Start Document excerpt

# Fishing pier under HWY520 bridge in Cocoa



## Tacklepoor (Jan 22, 2007)

Drove by there on way home today...... will try it tomorrow. Any suggestions? Was going with squid, and live shrimp on the bottom. Any advise???

Thank you,

Dave:fishing:


----------



## tnturtle (Jan 10, 2007)

Don't know what you are after,but I think I would
take clams and or dead shrimp for black drum,
sheepshead,and whiting.Could be a bunch of
small silver trout around there with some speckled
trout mixed in,and lots of catfish.Good luck


----------



## jettypark28 (Jun 23, 2006)

*Lots*

of catfish...Noway...   i don't like squid, since catfish do love these things. I would keep my setup small, don't overload your shrimp with a heavy sinker. Even you can freelining him (you never know) if you catch any pinfish or pigfish, use these guys for livebait. Trouts are still there, fishing close to the pilings with the live shrimp might get you a nice mangrove snapper, but these guys are great bait stealer....Again it everything small trust me, you will have more fun. If you have two poles, and catch a baitfish. Toss one out there on one pole, and use the other pole with the shrimp. Once you lost all your live shrimp then use the dead one on a really small hook, and light sinker. You will catch something....look around and see what other people are using and ask questions....good luck and let us know how you did....

End Document excerpt
Start Supplied material

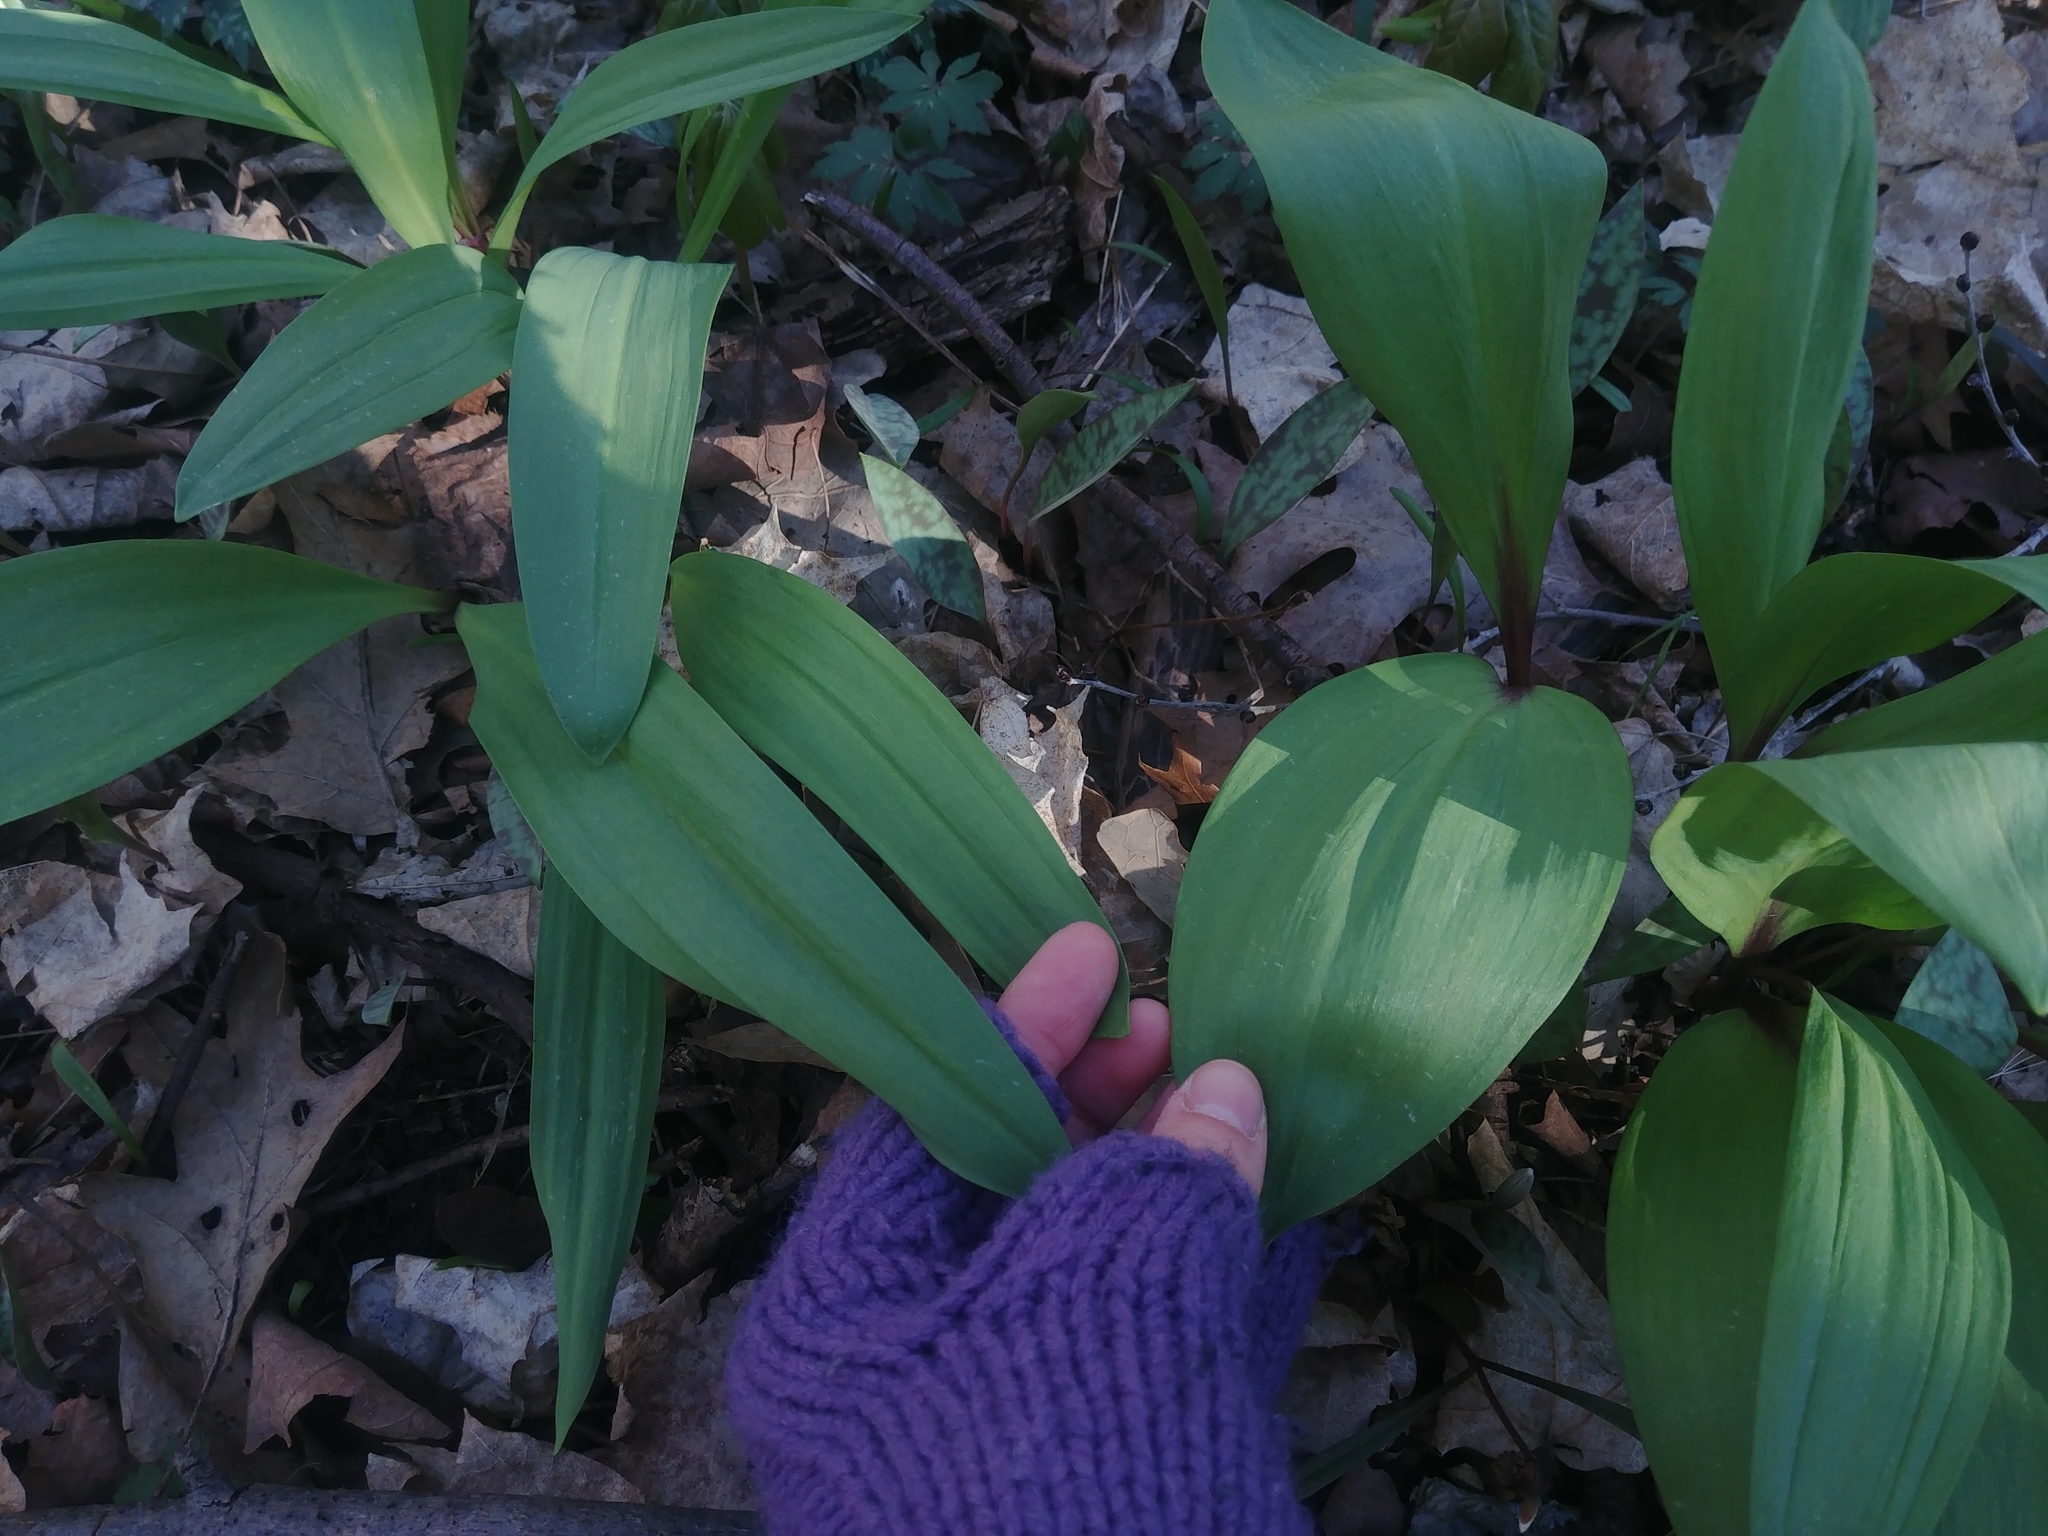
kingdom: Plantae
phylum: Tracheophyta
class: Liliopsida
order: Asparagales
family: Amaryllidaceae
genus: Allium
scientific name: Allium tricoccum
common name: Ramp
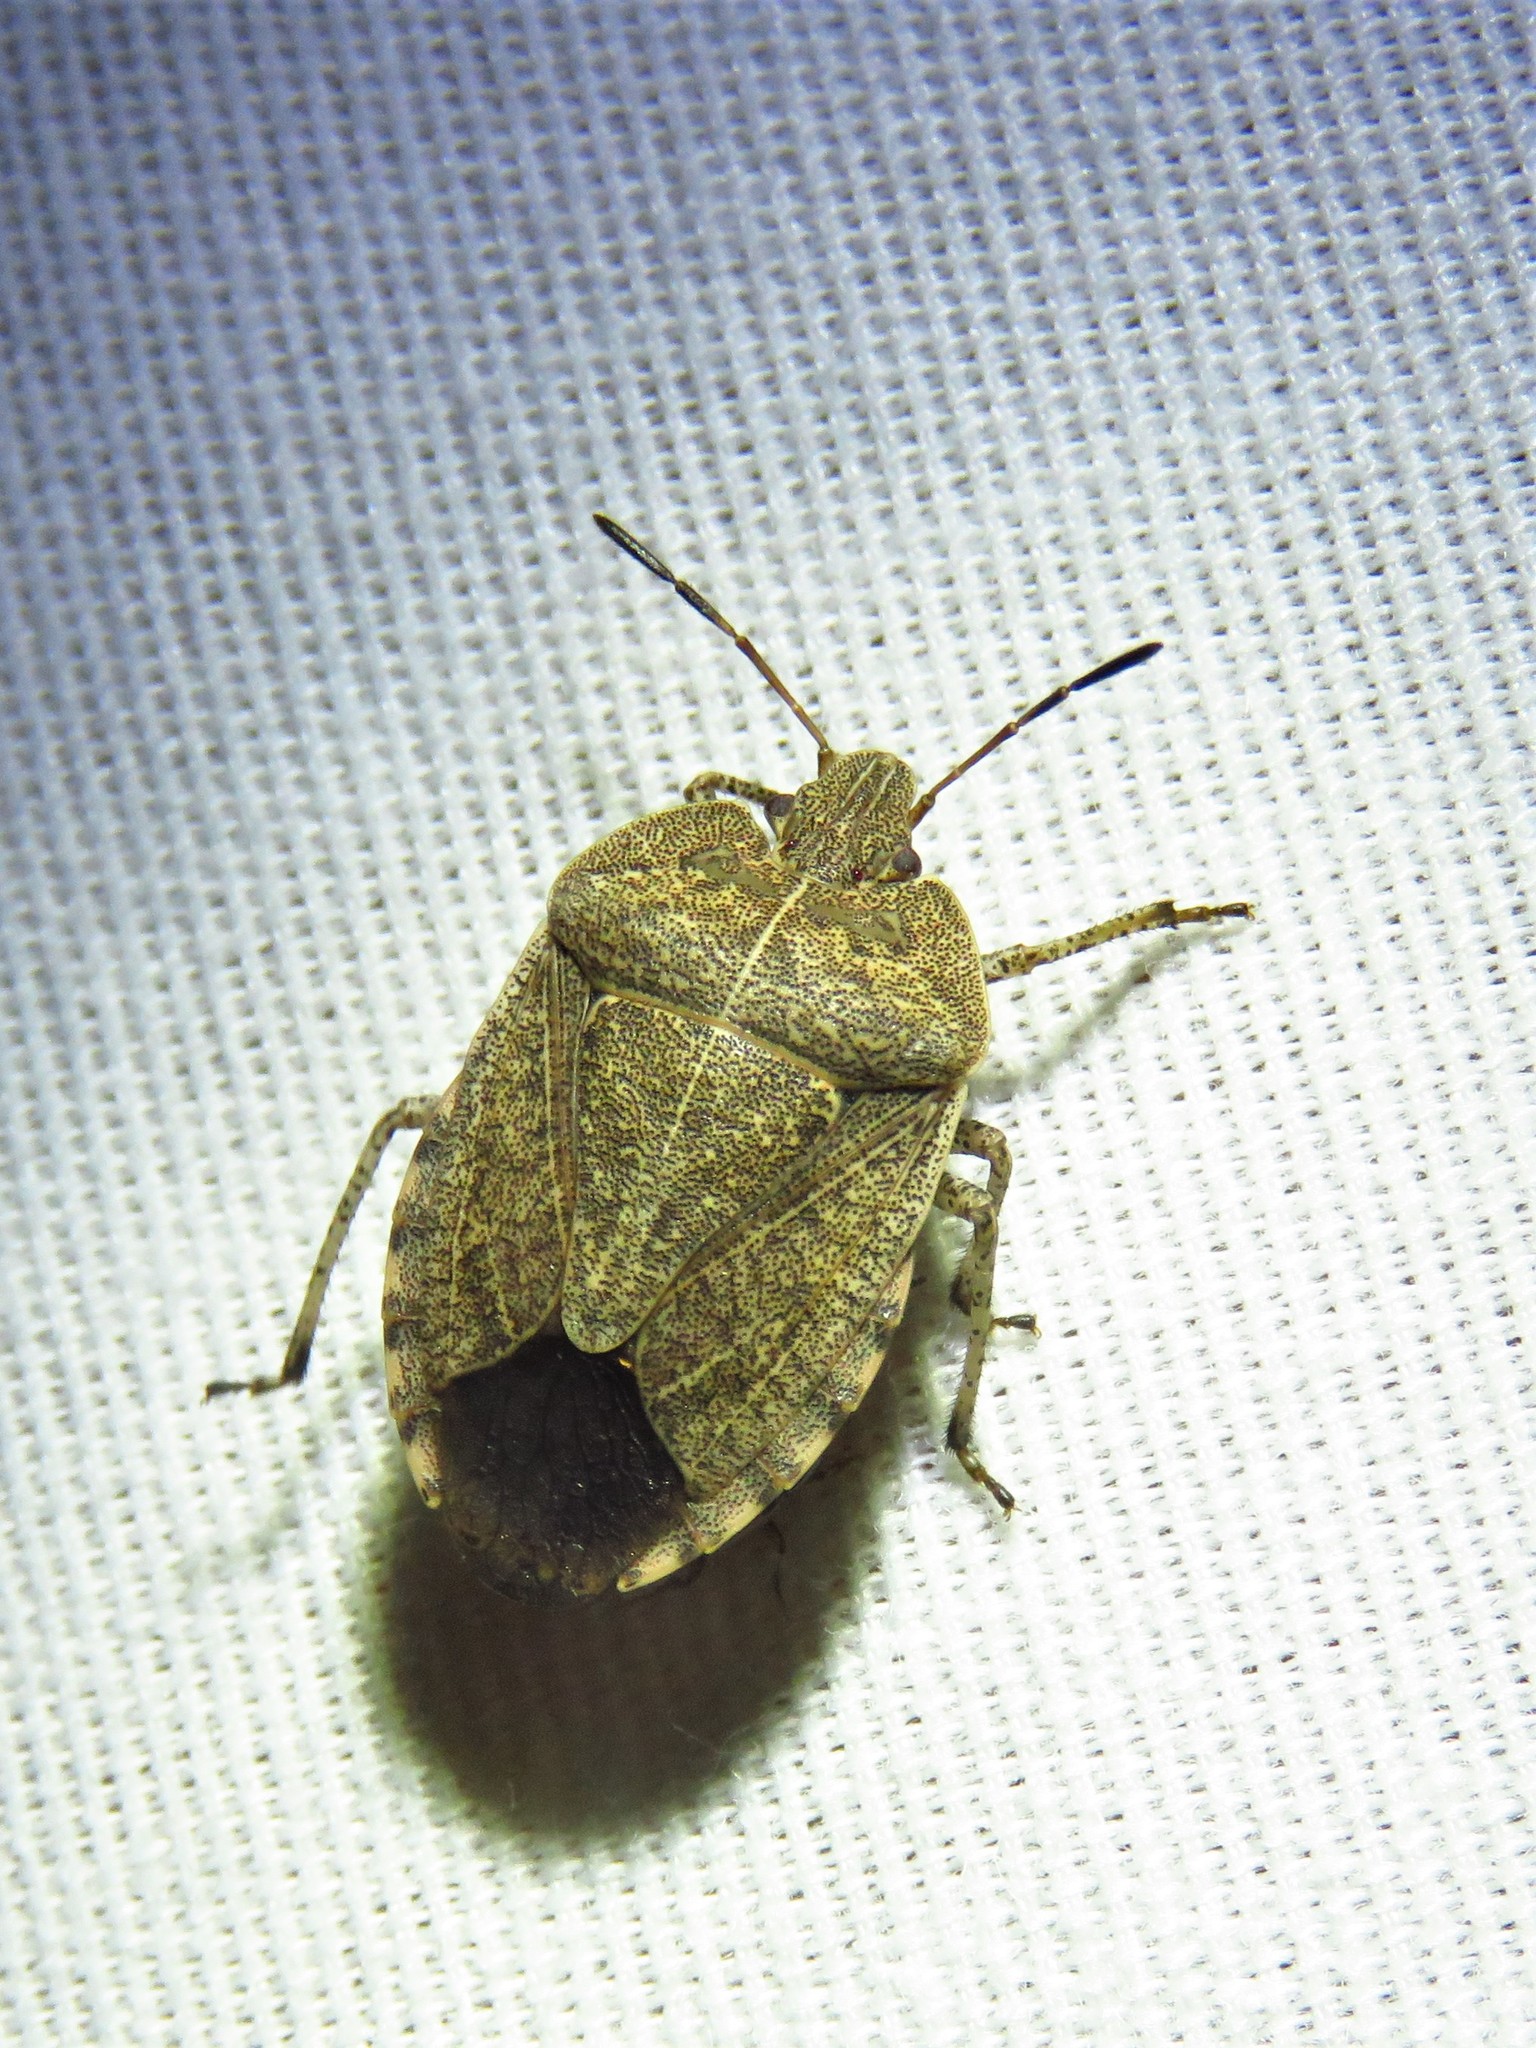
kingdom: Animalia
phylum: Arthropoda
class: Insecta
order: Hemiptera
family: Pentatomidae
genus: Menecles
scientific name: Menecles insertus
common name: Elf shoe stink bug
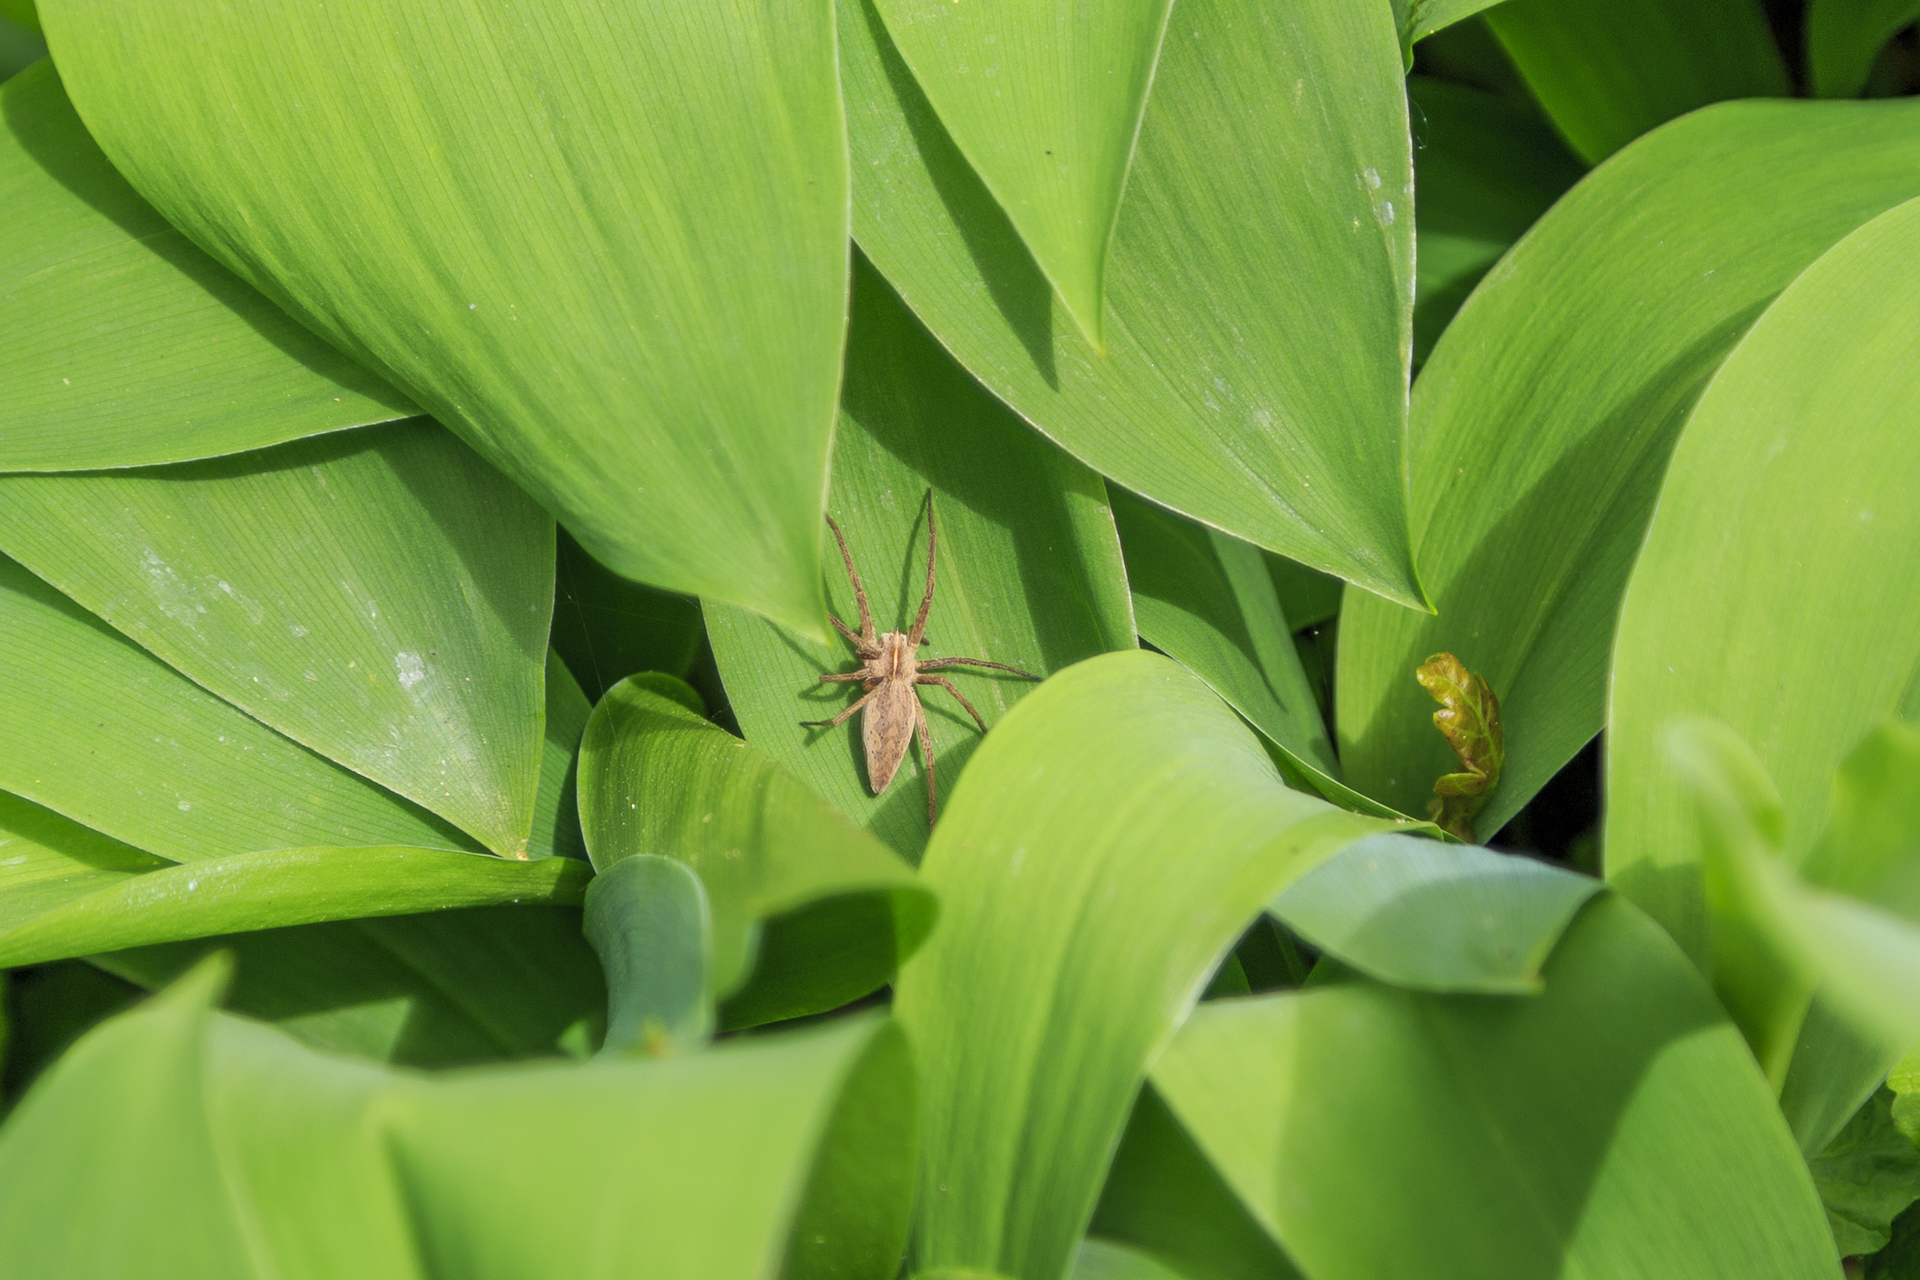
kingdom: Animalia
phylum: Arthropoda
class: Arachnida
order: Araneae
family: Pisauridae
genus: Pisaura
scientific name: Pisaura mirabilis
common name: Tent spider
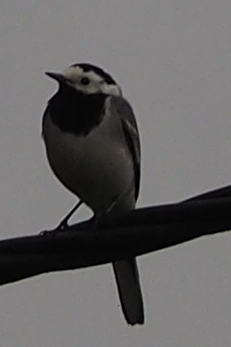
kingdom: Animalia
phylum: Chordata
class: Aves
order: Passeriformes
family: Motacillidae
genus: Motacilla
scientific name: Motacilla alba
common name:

End Supplied material

▶ Job:
In the fishing pier thread, list every kind of fish named in the reply from tnturtle dated Jan 10, 2007. Work from the fishing pier thread alone; the records are not needed.

▶ Response to the task:
- Black drum
- Sheepshead
- Whiting
- Silver trout
- Speckled trout
- Catfish